Стэнли вспомнил все это, глядя на площадь, и задумался, почему брат имеет на него такое влияние. Ведь он все время маниакально сравнивает Европу с мыслями и мнением о ней Эндрю.
Тем временем англичанин торопливо выбрался из машины и исчез за дверью дома. Стэнли тоже вылез наружу, сжимая в руке графин. Приложил его к губам и опорожнил почти до дна. За здоровье Дорис, подумал он. Наклонился и нежно прикоснулся ладонью к мокрым от талого снега булыжникам. Поставил на них графин. Подошел к автомобилю и открыл багажник. Поспешно вытащил из чемодана фотоаппарат. Снял пальто и бросил его на мостовую.
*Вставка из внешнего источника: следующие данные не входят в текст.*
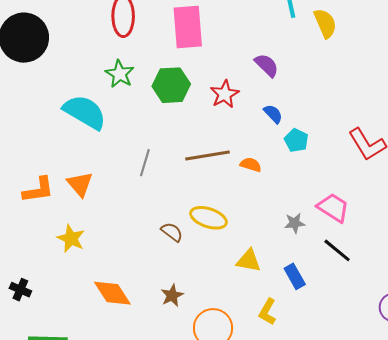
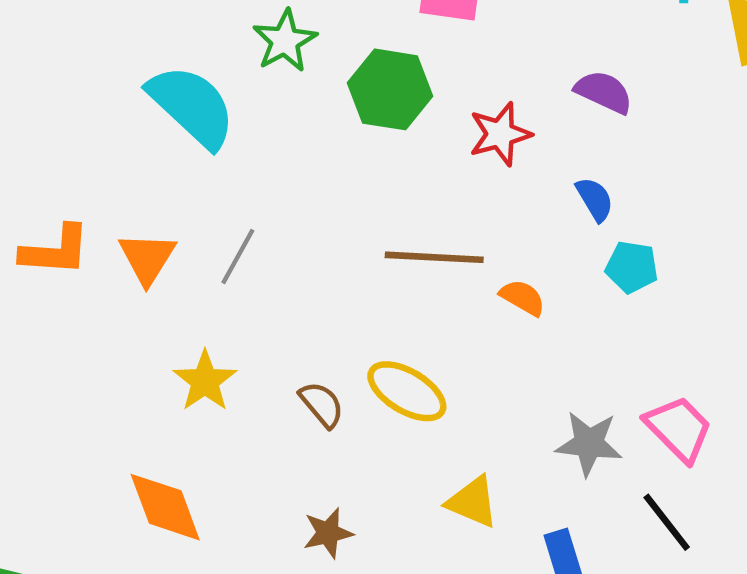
purple semicircle: (267, 65) -> (604, 92), turned -32
cyan pentagon: (296, 140) -> (632, 267), turned -30
gray line: (145, 163) -> (238, 257), moved
gray star: (295, 223) -> (589, 443), size x1.4
yellow star: (71, 238) -> (205, 381), moved
brown star: (172, 295) -> (328, 533), moved

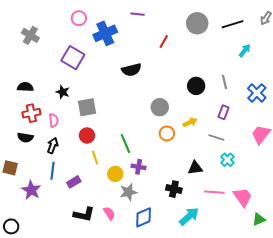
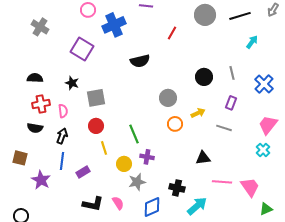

А потом улегся на пальто с фотоаппаратом в руках. В свете, лившемся из окон здания, красно-бело-голубой флаг, развевавшийся на крыше, преломлялся в призме, образованной гранями графина. Как и отражение плаката с перечеркнутой свастикой, приклеенного к одному из окон. В объективе фотоаппарата флаг накладывался на плакат и светился над черным крестом. И все это, словно в зареве пожара, на фоне пурпурных остатков вина. Это было волшебно. Он мог даже точно представить себе, как лягут оттенки серого на негативе. Нажал кнопку.
— Вам помочь? — неожиданно раздался женский голос.